[Records drawn from a dataset]
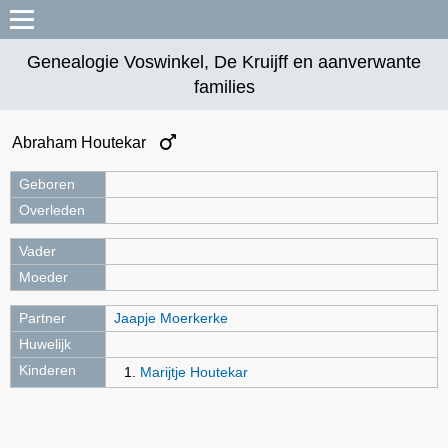
Genealogie Voswinkel, De Kruijff en aanverwante
families
Abraham Houtekar
Geboren
Overleden
Vader
Moeder
Partner
Jaapje Moerkerke
Huwelijk
Kinderen
Marijtje Houtekar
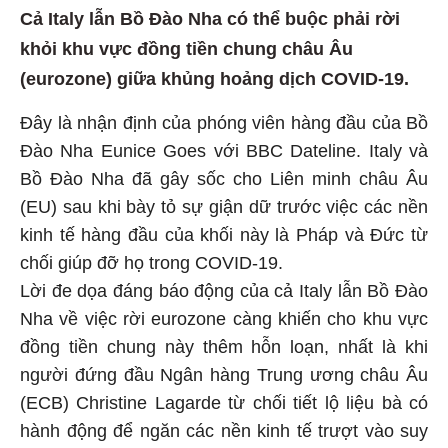
Cả Italy lẫn Bồ Đào Nha có thể buộc phải rời
khỏi khu vực đồng tiền chung châu Âu
(eurozone) giữa khủng hoảng dịch COVID-19.
Đây là nhận định của phóng viên hàng đầu của Bồ
Đào Nha Eunice Goes với BBC Dateline. Italy và
Bồ Đào Nha đã gây sốc cho Liên minh châu Âu
(EU) sau khi bày tỏ sự giận dữ trước việc các nền
kinh tế hàng đầu của khối này là Pháp và Đức từ
chối giúp đỡ họ trong COVID-19.
Lời đe dọa đáng báo động của cả Italy lẫn Bồ Đào
Nha về việc rời eurozone càng khiến cho khu vực
đồng tiền chung này thêm hỗn loạn, nhất là khi
người đứng đầu Ngân hàng Trung ương châu Âu
(ECB) Christine Lagarde từ chối tiết lộ liệu bà có
hành động để ngăn các nền kinh tế trượt vào suy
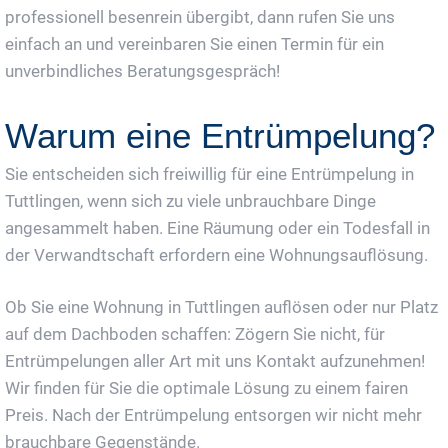
professionell besenrein übergibt, dann rufen Sie uns
einfach an und vereinbaren Sie einen Termin für ein
unverbindliches Beratungsgespräch!
Warum eine Entrümpelung?
Sie entscheiden sich freiwillig für eine Entrümpelung in
Tuttlingen, wenn sich zu viele unbrauchbare Dinge
angesammelt haben. Eine Räumung oder ein Todesfall in
der Verwandtschaft erfordern eine Wohnungsauflösung.
Ob Sie eine Wohnung in Tuttlingen auflösen oder nur Platz
auf dem Dachboden schaffen: Zögern Sie nicht, für
Entrümpelungen aller Art mit uns Kontakt aufzunehmen!
Wir finden für Sie die optimale Lösung zu einem fairen
Preis. Nach der Entrümpelung entsorgen wir nicht mehr
brauchbare Gegenstände.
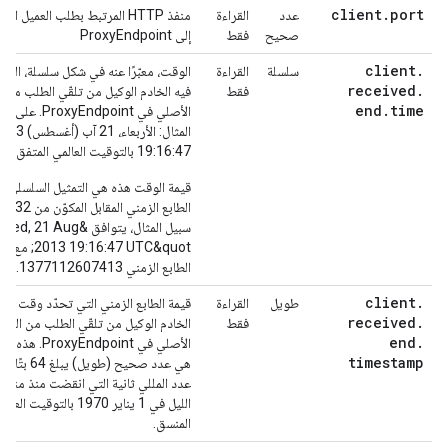
client
.
port
عدد
القراءة
منفذ HTTP المرتبط بطلب العميل ال
صحيح
فقط
إلى ProxyEndpoint
client
.
سلسلة
القراءة
الوقت، معبّرًا عنه في شكل سلسلة، الذي
received
.
فقط
فيه الخادم الوكيل من تلقّي الطلب من ا
end
.
time
الأصلي في ProxyEndpoint. 
المثال: الأربعاء، 21 آب (أغ
19:16:47 بالتوقيت العالمي المتفق عليه.
قيمة الوقت هذه هي التمثيل السلسلي ل
الطابع الزمني ا
سبيل المثال، يتوافق &21 Aug
2013 19:16:47 UTC&quot;
الطابع الزمني 1377112607413.
client
.
طويل
القراءة
قيمة الطابع الزمني التي تحدّد وقت انته
received
.
فقط
الخادم الوكيل من تلقّي الطلب من العمي
end
.
الأصلي في ProxyEndpoint. ه
timestamp
هي عدد صحيح (طويل) ي
عدد المللي ثانية التي انقضت منذ منت
الليل في 1 يناير 1970 بالتوقيت العا
المنسق.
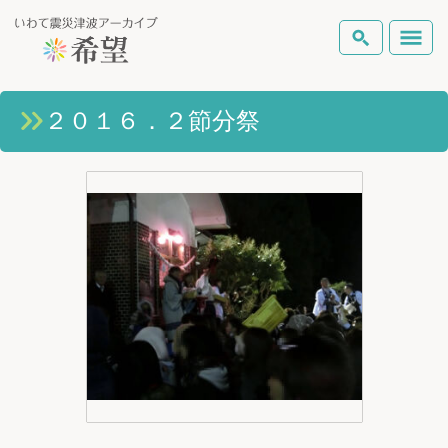
いわて震災津波アーカイブとは
２０１６．２節分祭
検索
岩手県の被害状況
テーマから探す
地図から探す
詳細検索
復興の軌跡
ピックアップコンテンツ
Foreign Laguage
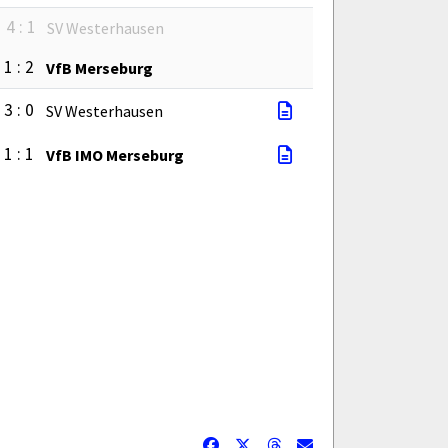
4 : 1
SV Westerhausen
1 : 2
VfB Merseburg
3 : 0
SV Westerhausen
1 : 1
VfB IMO Merseburg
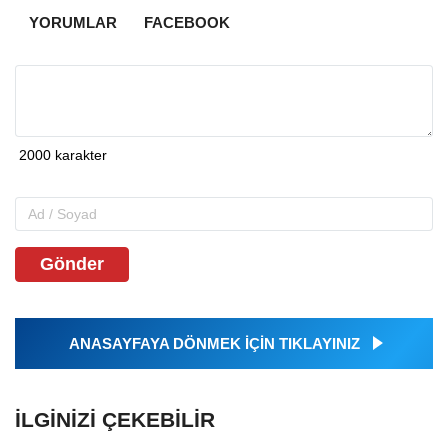
YORUMLAR
FACEBOOK
Gönder
ANASAYFAYA DÖNMEK İÇİN TIKLAYINIZ
İLGINIZI ÇEKEBILIR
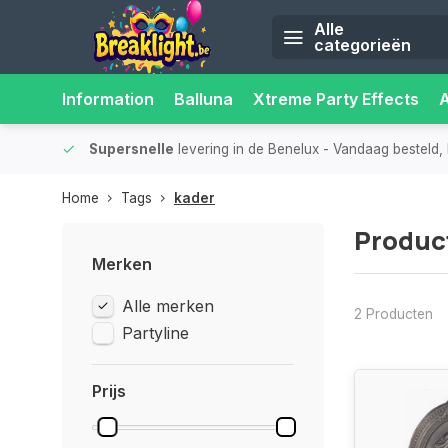
Alle
categorieën
Information
Balluna
Xtreme Party Effects
iliteit.
Supersnelle
levering in de Benelux
- Vandaag besteld, 
Home
Tags
kader
Produc
Merken
Alle merken
2 Producten
Partyline
Prijs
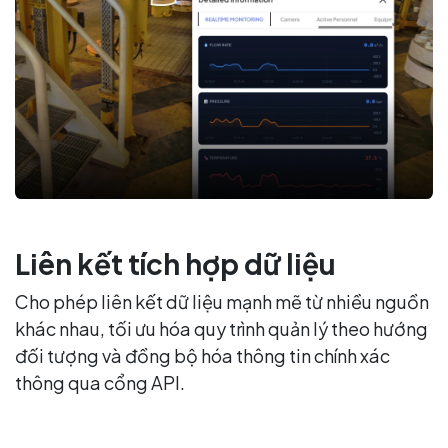
Liên kết tích hợp dữ liệu
Cho phép liên kết dữ liệu mạnh mẽ từ nhiều nguồn
khác nhau, tối ưu hóa quy trình quản lý theo hướng
đối tượng và đồng bộ hóa thông tin chính xác
thông qua cổng API.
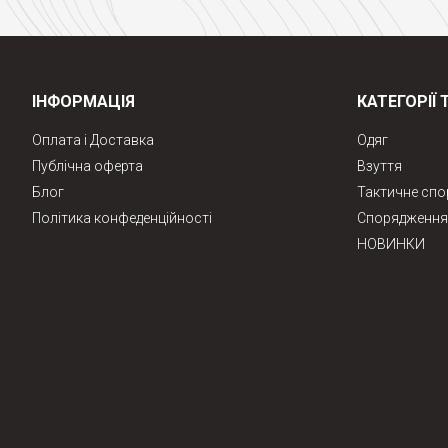
ІНФОРМАЦІЯ
КАТЕГОРІЇ 
Оплата і Доставка
Одяг
Публічна оферта
Взуття
Блог
Тактичне сп
Політика конфеденційності
Спорядження 
НОВИНКИ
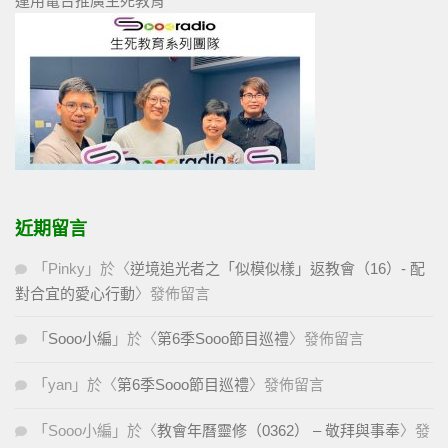
運用電台推廣生死教育
近期留言
「
Pinky
」於〈
逆境追光者之「似模似樣」返教會（16）- 配
對合宜的愛心行動
〉發佈留言
「
Sooo小編
」於〈
第6季Sooo節目巡禮
〉發佈留言
「
yan
」於〈
第6季Sooo節目巡禮
〉發佈留言
「
Sooo小編
」於〈
教會年曆靈修（0362） – 敬拜與事奉
〉發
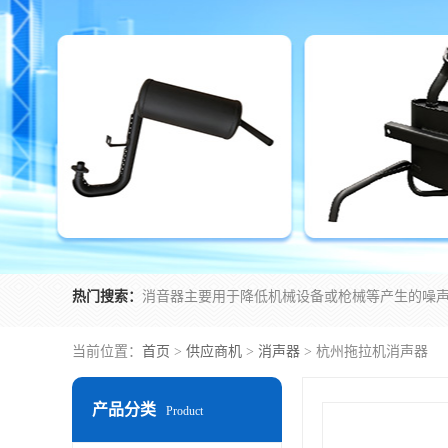
热门搜索：
当前位置：
首页
>
供应商机
>
消声器
> 杭州拖拉机消声器
产品分类
Product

* Requirement *
Repeat all entries exactly, pictures excluded.

* Exercise output *
Genealogie Voswinkel, De Kruijff en aanverwante
families
Abraham Houtekar
Geboren
Overleden
Vader
Moeder
Partner
Jaapje Moerkerke
Huwelijk
Kinderen
Marijtje Houtekar
Cả Italy lẫn Bồ Đào Nha có thể buộc phải rời
khỏi khu vực đồng tiền chung châu Âu
(eurozone) giữa khủng hoảng dịch COVID-19.
Đây là nhận định của phóng viên hàng đầu của Bồ
Đào Nha Eunice Goes với BBC Dateline. Italy và
Bồ Đào Nha đã gây sốc cho Liên minh châu Âu
(EU) sau khi bày tỏ sự giận dữ trước việc các nền
kinh tế hàng đầu của khối này là Pháp và Đức từ
chối giúp đỡ họ trong COVID-19.
Lời đe dọa đáng báo động của cả Italy lẫn Bồ Đào
Nha về việc rời eurozone càng khiến cho khu vực
đồng tiền chung này thêm hỗn loạn, nhất là khi
người đứng đầu Ngân hàng Trung ương châu Âu
(ECB) Christine Lagarde từ chối tiết lộ liệu bà có
hành động để ngăn các nền kinh tế trượt vào suy
professionell besenrein übergibt, dann rufen Sie uns
einfach an und vereinbaren Sie einen Termin für ein
unverbindliches Beratungsgespräch!
Warum eine Entrümpelung?
Sie entscheiden sich freiwillig für eine Entrümpelung in
Tuttlingen, wenn sich zu viele unbrauchbare Dinge
angesammelt haben. Eine Räumung oder ein Todesfall in
der Verwandtschaft erfordern eine Wohnungsauflösung.
Ob Sie eine Wohnung in Tuttlingen auflösen oder nur Platz
auf dem Dachboden schaffen: Zögern Sie nicht, für
Entrümpelungen aller Art mit uns Kontakt aufzunehmen!
Wir finden für Sie die optimale Lösung zu einem fairen
Preis. Nach der Entrümpelung entsorgen wir nicht mehr
brauchbare Gegenstände.
client
.
port
عدد
القراءة
منفذ HTTP المرتبط بطلب العميل ال
صحيح
فقط
إلى ProxyEndpoint
client
.
سلسلة
القراءة
الوقت، معبّرًا عنه في شكل سلسلة، الذي
received
.
فقط
فيه الخادم الوكيل من تلقّي الطلب من ا
end
.
time
الأصلي في ProxyEndpoint. 
المثال: الأربعاء، 21 آب (أغ
19:16:47 بالتوقيت العالمي المتفق عليه.
قيمة الوقت هذه هي التمثيل السلسلي ل
الطابع الزمني ا
سبيل المثال، يتوافق &21 Aug
2013 19:16:47 UTC&quot;
الطابع الزمني 1377112607413.
client
.
طويل
القراءة
قيمة الطابع الزمني التي تحدّد وقت انته
received
.
فقط
الخادم الوكيل من تلقّي الطلب من العمي
end
.
الأصلي في ProxyEndpoint. ه
timestamp
هي عدد صحيح (طويل) ي
عدد المللي ثانية التي انقضت منذ منت
الليل في 1 يناير 1970 بالتوقيت العا
المنسق.
いわて震災津波アーカイブとは
２０１６．２節分祭
検索
岩手県の被害状況
テーマから探す
地図から探す
詳細検索
復興の軌跡
ピックアップコンテンツ
Foreign Laguage
4 : 1
SV Westerhausen
1 : 2
VfB Merseburg
3 : 0
SV Westerhausen
1 : 1
VfB IMO Merseburg
YORUMLAR
FACEBOOK
Gönder
ANASAYFAYA DÖNMEK İÇİN TIKLAYINIZ
İLGINIZI ÇEKEBILIR
Alle
categorieën
Information
Balluna
Xtreme Party Effects
iliteit.
Supersnelle
levering in de Benelux
- Vandaag besteld, 
Home
Tags
kader
Produc
Merken
Alle merken
2 Producten
Partyline
Prijs
Liên kết tích hợp dữ liệu
Cho phép liên kết dữ liệu mạnh mẽ từ nhiều nguồn
khác nhau, tối ưu hóa quy trình quản lý theo hướng
đối tượng và đồng bộ hóa thông tin chính xác
thông qua cổng API.
ІНФОРМАЦІЯ
КАТЕГОРІЇ 
Оплата і Доставка
Одяг
Публічна оферта
Взуття
Блог
Тактичне сп
Політика конфеденційності
Спорядження 
НОВИНКИ
運用電台推廣生死教育
近期留言
「
Pinky
」於〈
逆境追光者之「似模似樣」返教會（16）- 配
對合宜的愛心行動
〉發佈留言
「
Sooo小編
」於〈
第6季Sooo節目巡禮
〉發佈留言
「
yan
」於〈
第6季Sooo節目巡禮
〉發佈留言
「
Sooo小編
」於〈
教會年曆靈修（0362） – 敬拜與事奉
〉發
热门搜索：
当前位置：
首页
>
供应商机
>
消声器
> 杭州拖拉机消声器
产品分类
Product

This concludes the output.